Passage for review »
+ + + + +
The musicdb program parses the entire XML file and builds an in-memory representation of the library. It makes a single 4db call to load that representation into the 4db database:

Shrink ▲   Copy Code
bool inDict = false;
std::unordered_map<fourdb::strnum, fourdb::paramap> dicts; // accumalate info of all tracks
fourdb::paramap dict; // info about the current track
...
while (xmlFileStream)
{
	std::wstring line;
	std::getline(xmlFileStream, line);
	const wchar_t* tag = wcsstr(line.c_str(), L"<");
	if (tag == nullptr)
		continue;

	if (_wcsicmp(tag, L"<dict>") == 0)
	{
		inDict = true;
		dict.clear();
	}
	else if (_wcsicmp(tag, L"</dict>") == 0)
	{
		inDict = false;
		if (dict.size() == 1)
			continue;

		std::wstring key; // just needs to be unique
		for (const auto& kvp : dict)
		{
			const auto& snum = kvp.second;
			if (snum.isStr())
				key += snum.str();
			else
				key += fourdb::num2str(snum.num());
			key += '|';
		}

		dicts.insert({ key, dict });
		++addedCount;
	}
	else if (inDict && wcsncmp(tag, L"<key>", 5) == 0) // metadata key line
	{
		const wchar_t* closingKey = wcsstr(tag, L"</key>");
		if (closingKey == nullptr)
		{
			printf("Unclosed <key>: %S\n", line.c_str());
			continue;
		}

		std::wstring key(tag + 5, closingKey);
		cleanXmlValue(key); // deal with <, etc.

		const auto& fieldNameIt = fieldNames.find(key); // look column name from iTunes 
                                                        // field name
		if (fieldNameIt == fieldNames.end())
+ + + + +
Actions to take »
1. In the musicdb excerpt, how many 4db calls does the program make to load its in-memory library representation into the database?
2. Transcribe the musicdb excerpt, beginning at the words "Shrink ▲   Copy" and stopping after "(tag == nullptr)".
The rows have nothing to do with the musicdb excerpt.
+ + + + +
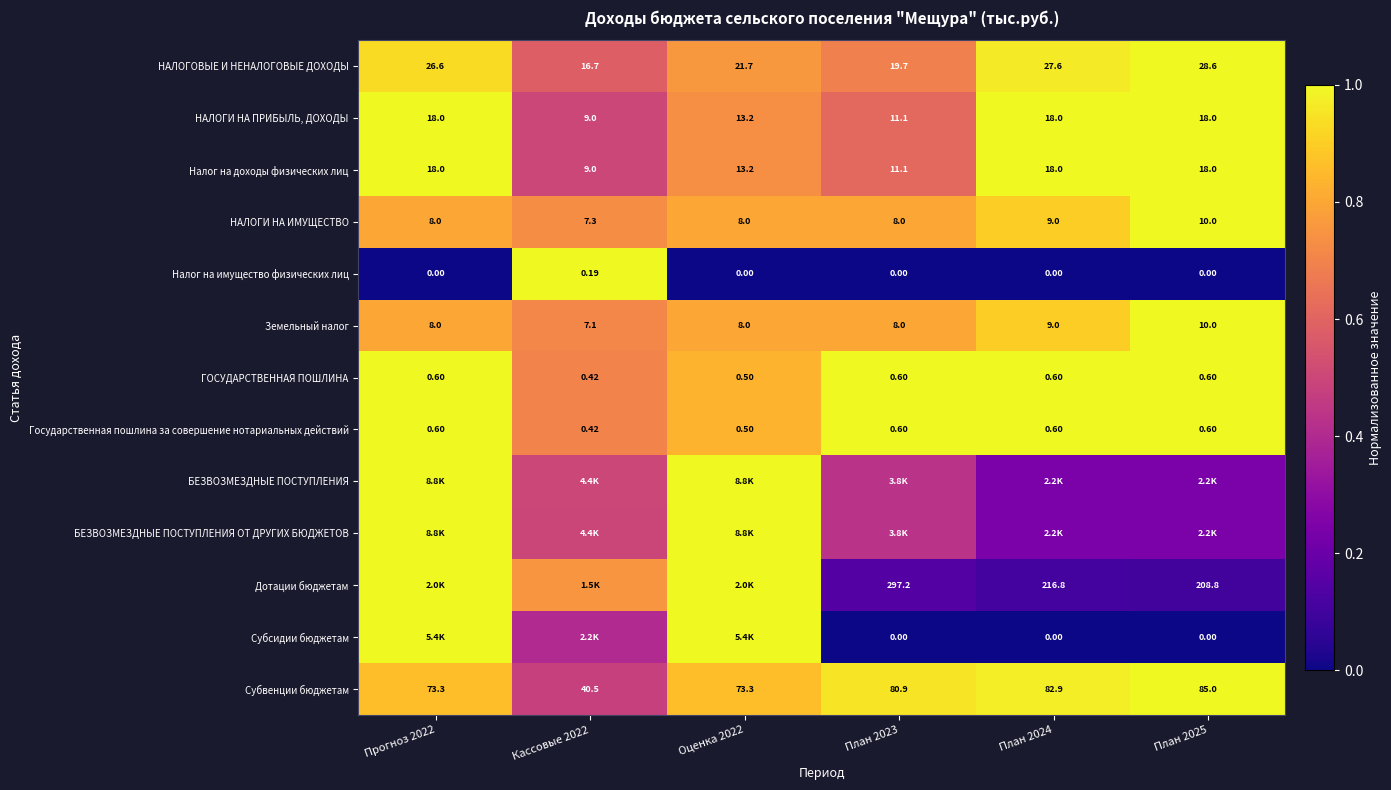

Is the value of Налог на имущество физических лиц at План 2024 greater than the value of Субвенции бюджетам at Кассовые 2022?

No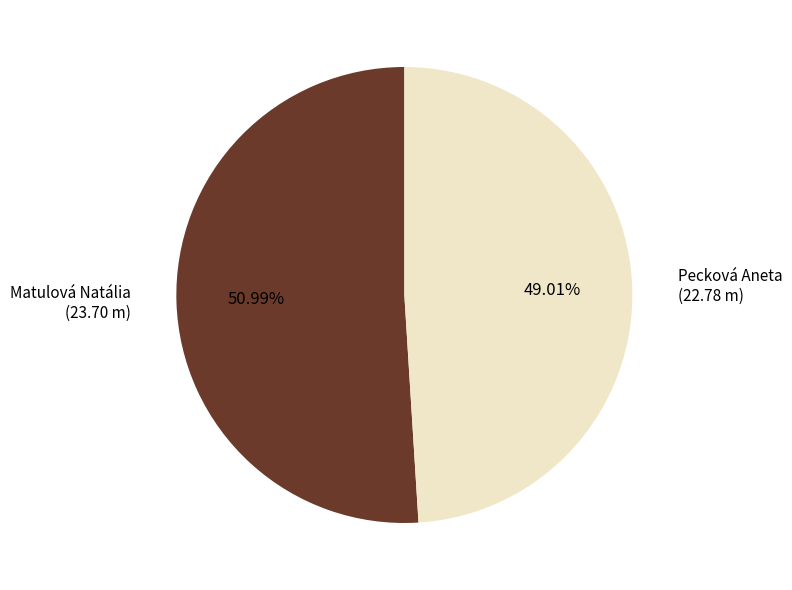

What percentage do Matulová Natália and Pecková Aneta together represent?

100.0%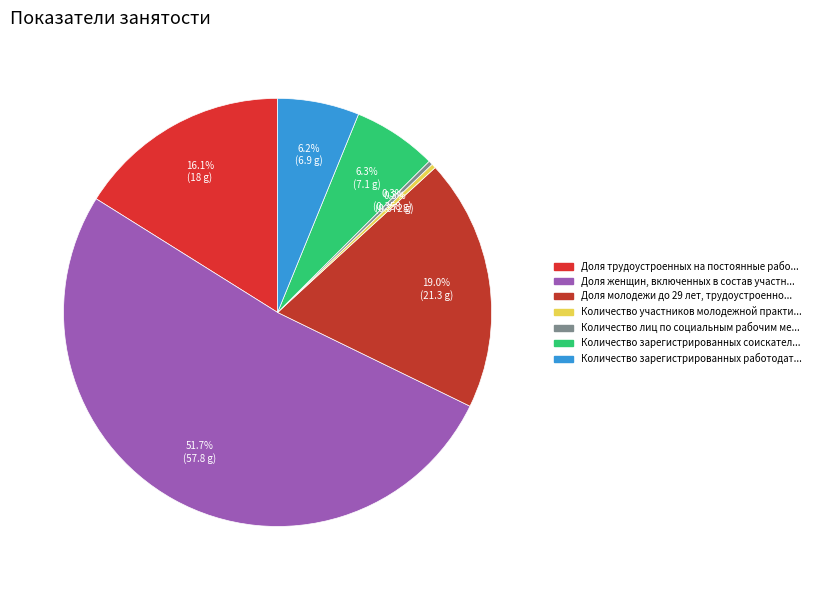

Is there a majority slice in this chart?

Yes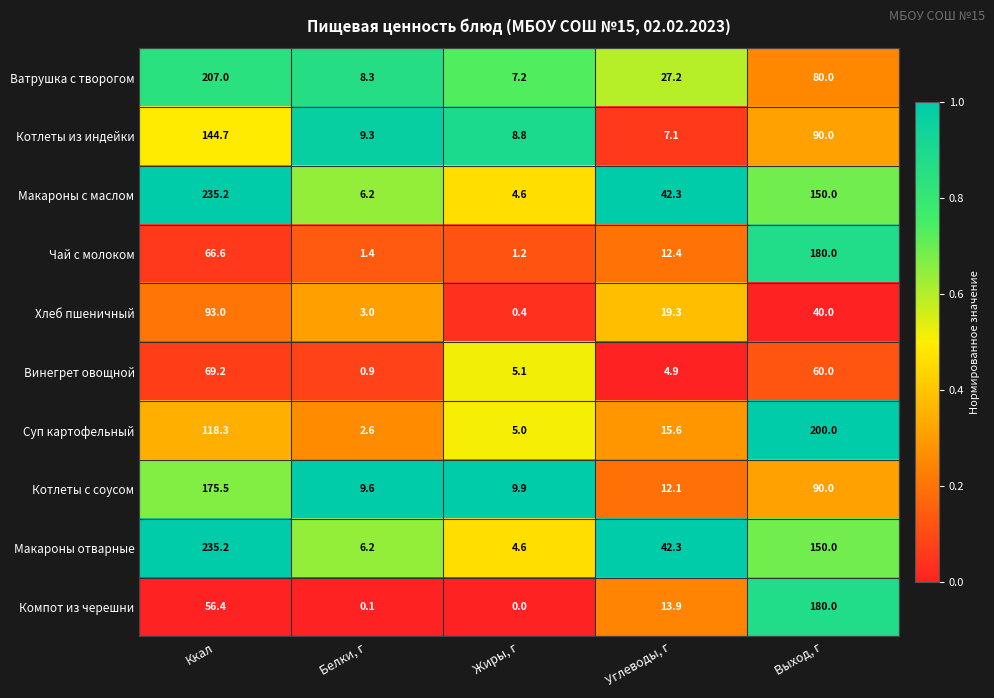

Rank the categories by Хлеб пшеничный value from lowest to highest.

Жиры, г, Белки, г, Углеводы, г, Выход, г, Ккал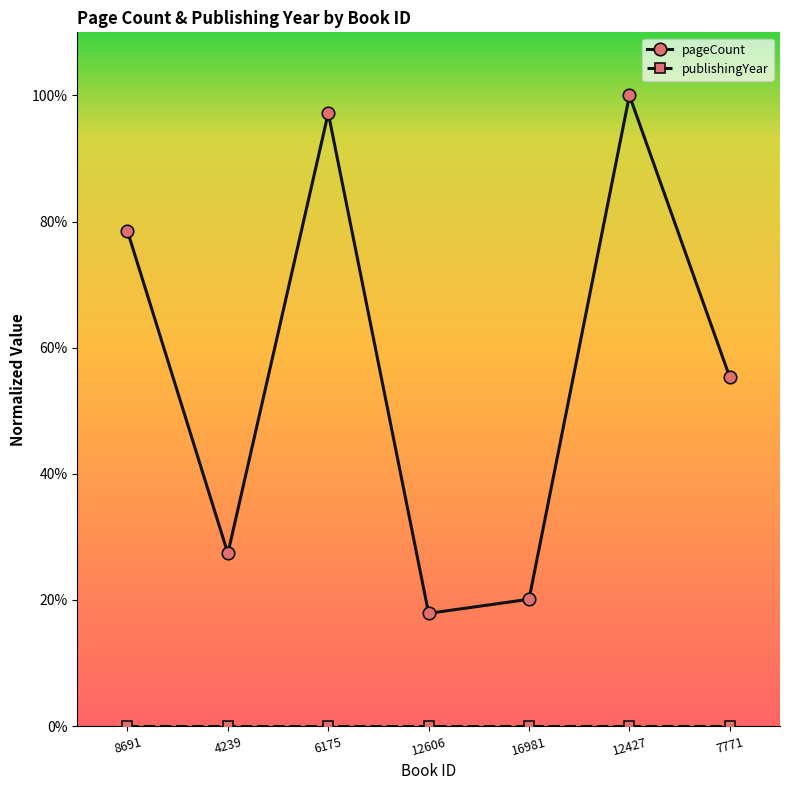

List the labels in order of pageCount value, smallest first.

12606, 16981, 4239, 7771, 8691, 6175, 12427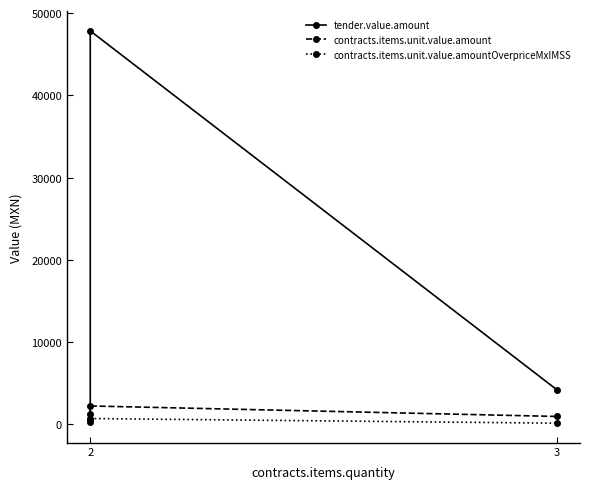

Reading left to right, list all the values displayed in this chart.

tender.value.amount: 283.2	47850.0	4236.9
contracts.items.unit.value.amount: 1234.8	2250.0	974.0
contracts.items.unit.value.amountOverpriceMxIMSS: 708.1	720.0	154.5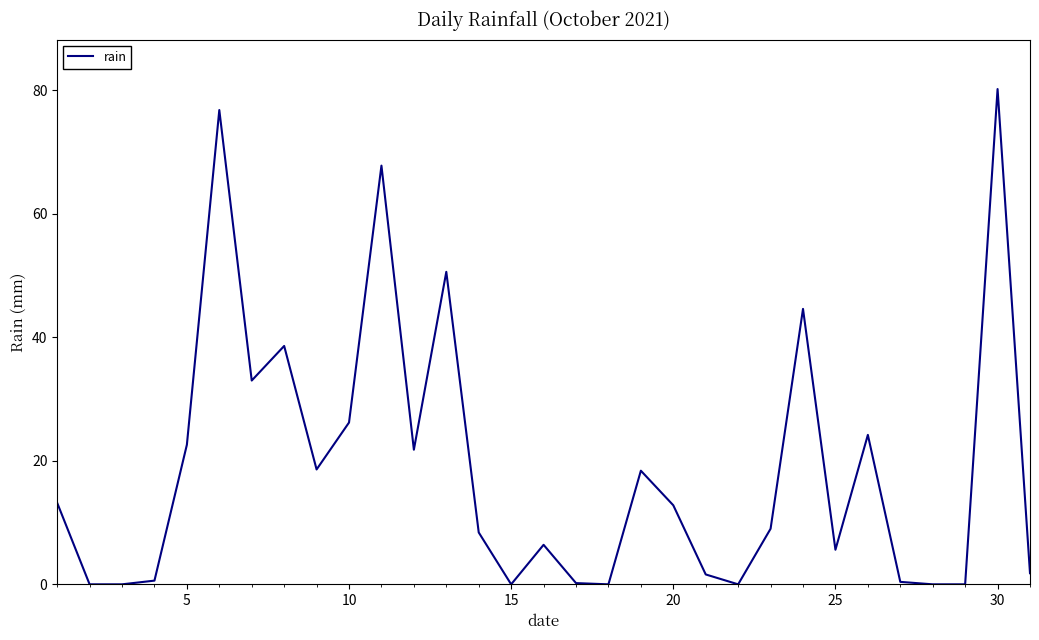

What is the maximum value shown in the chart?

80.2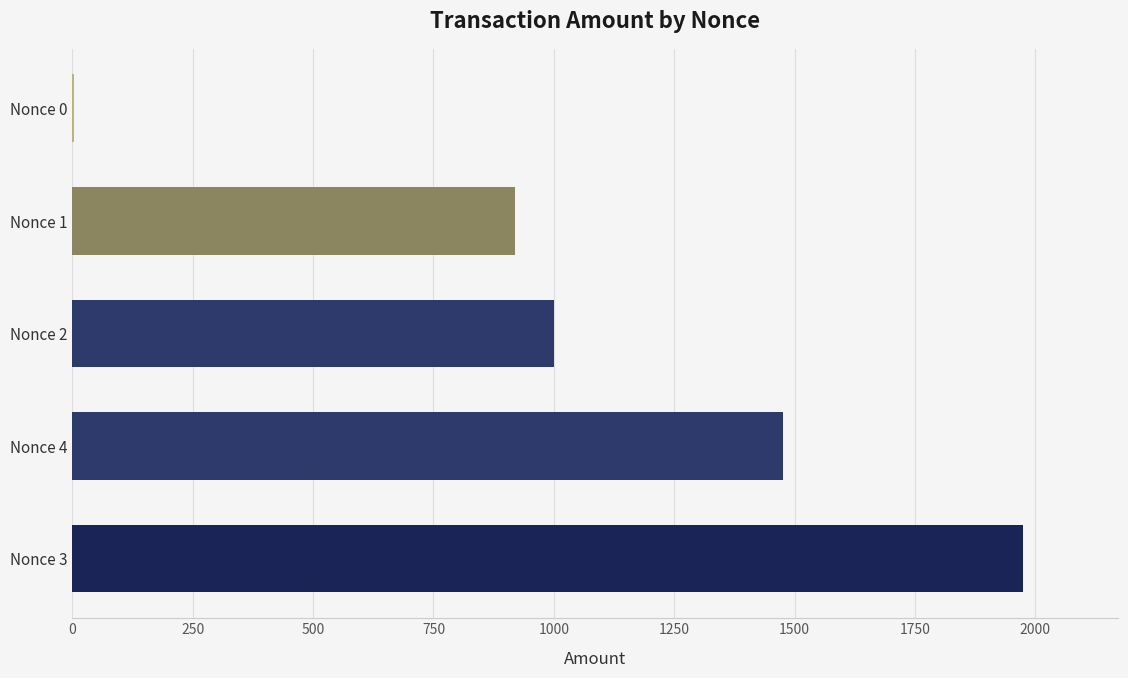

Is it true that the value at Nonce 4 is 415.9?

False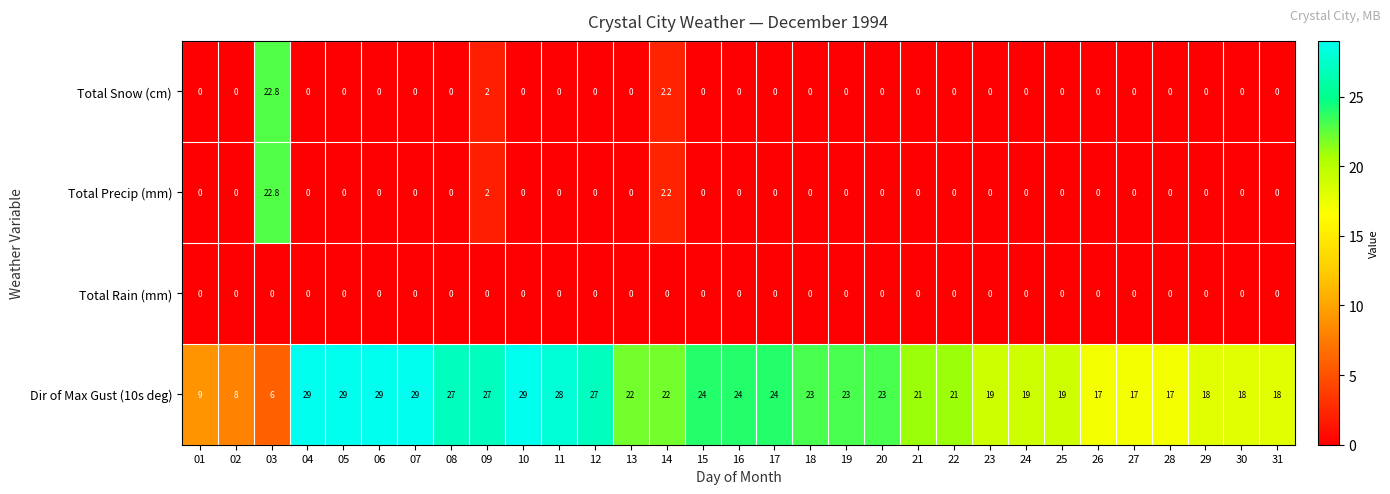

What is the difference between the maximum and second lowest values in the Total Precip (mm) series?

22.8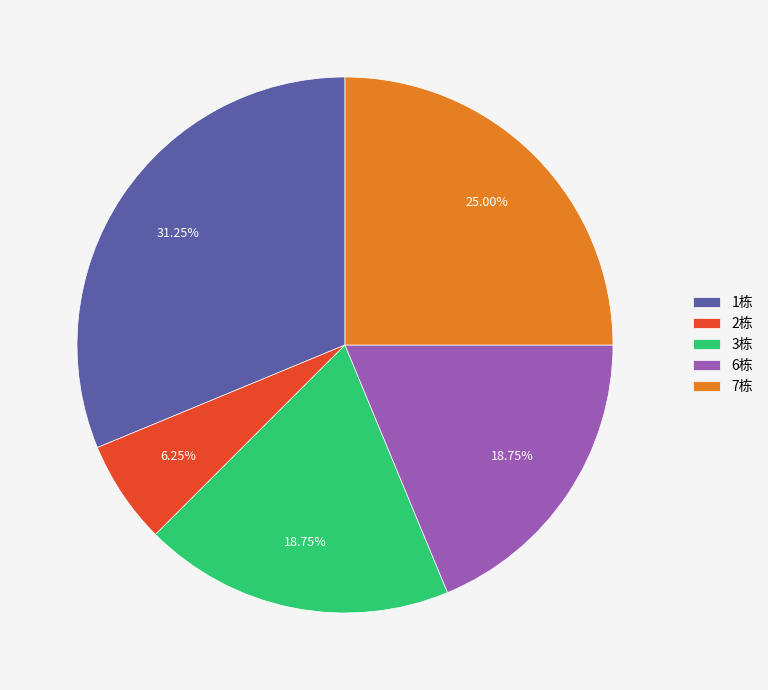

To the nearest percent, what portion does 3栋 represent?

19%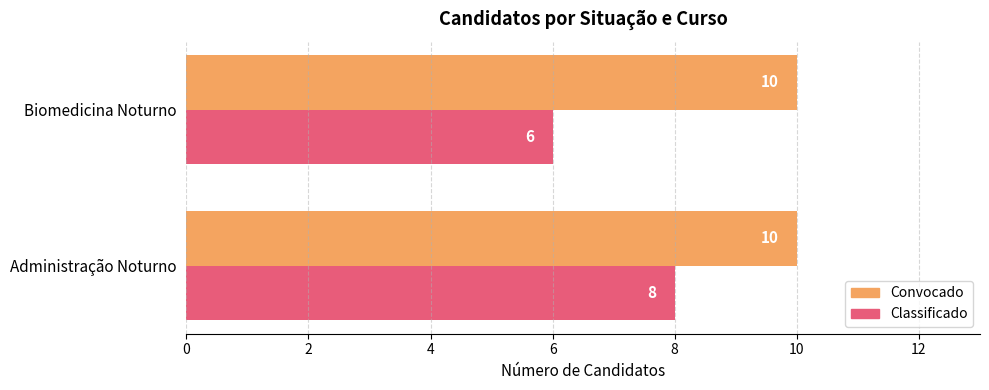

Which series has the widest spread of values?

Classificado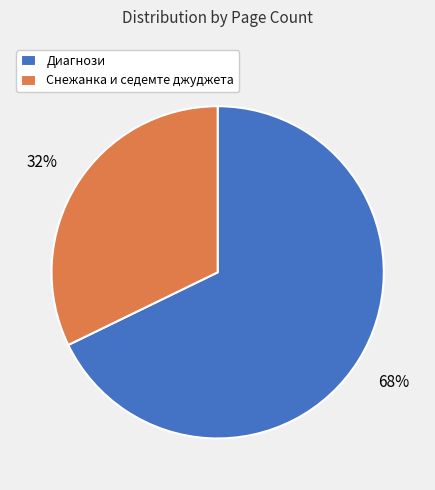

Between Снежанка и седемте джуджета and Диагнози, which is larger?

Диагнози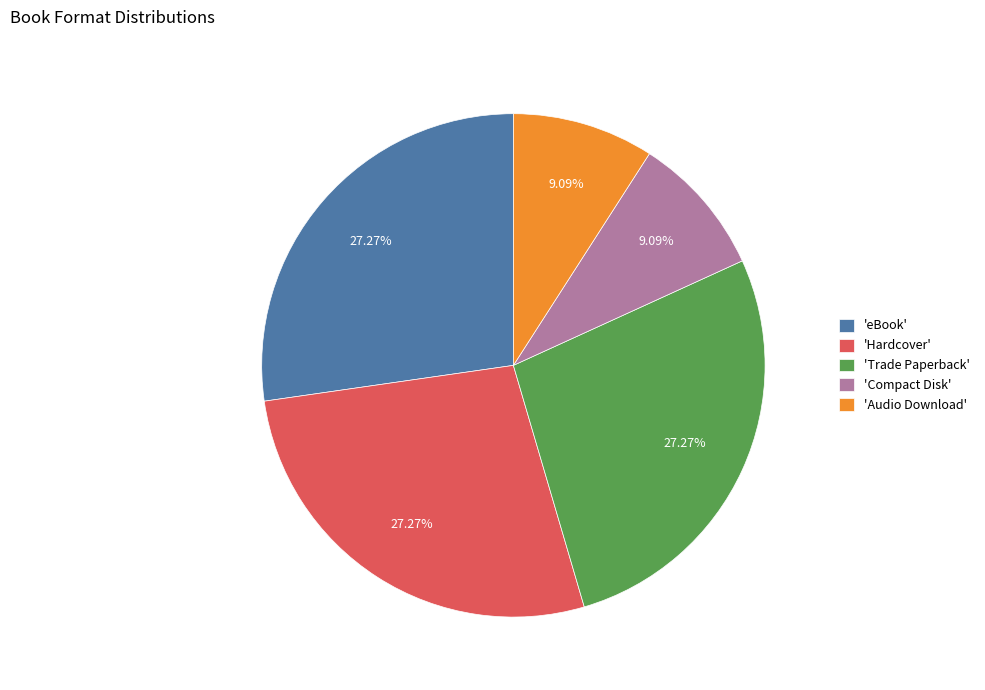

What is the ratio of the value at 'Trade Paperback' to the value at 'eBook'?

1.0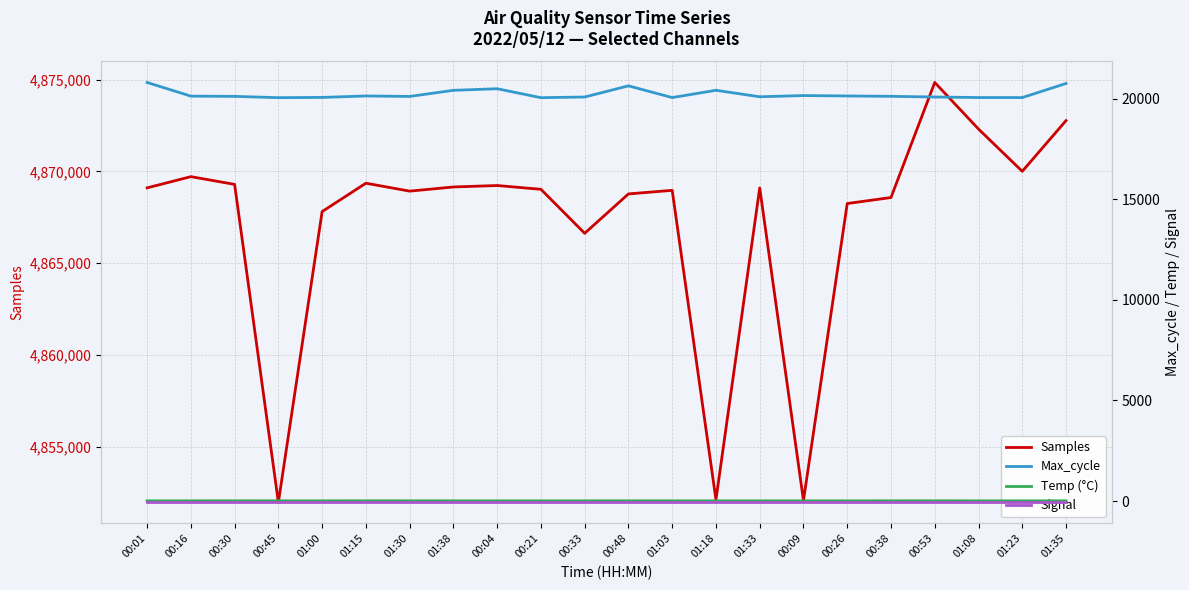

What is the spread (max minus min) of values at 01:18?

4852175.0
+ + + + +
Results »
1. A single 4db call.

2.
Shrink ▲   Copy Code
bool inDict = false;
std::unordered_map<fourdb::strnum, fourdb::paramap> dicts; // accumalate info of all tracks
fourdb::paramap dict; // info about the current track
...
while (xmlFileStream)
{
	std::wstring line;
	std::getline(xmlFileStream, line);
	const wchar_t* tag = wcsstr(line.c_str(), L"<");
	if (tag == nullptr)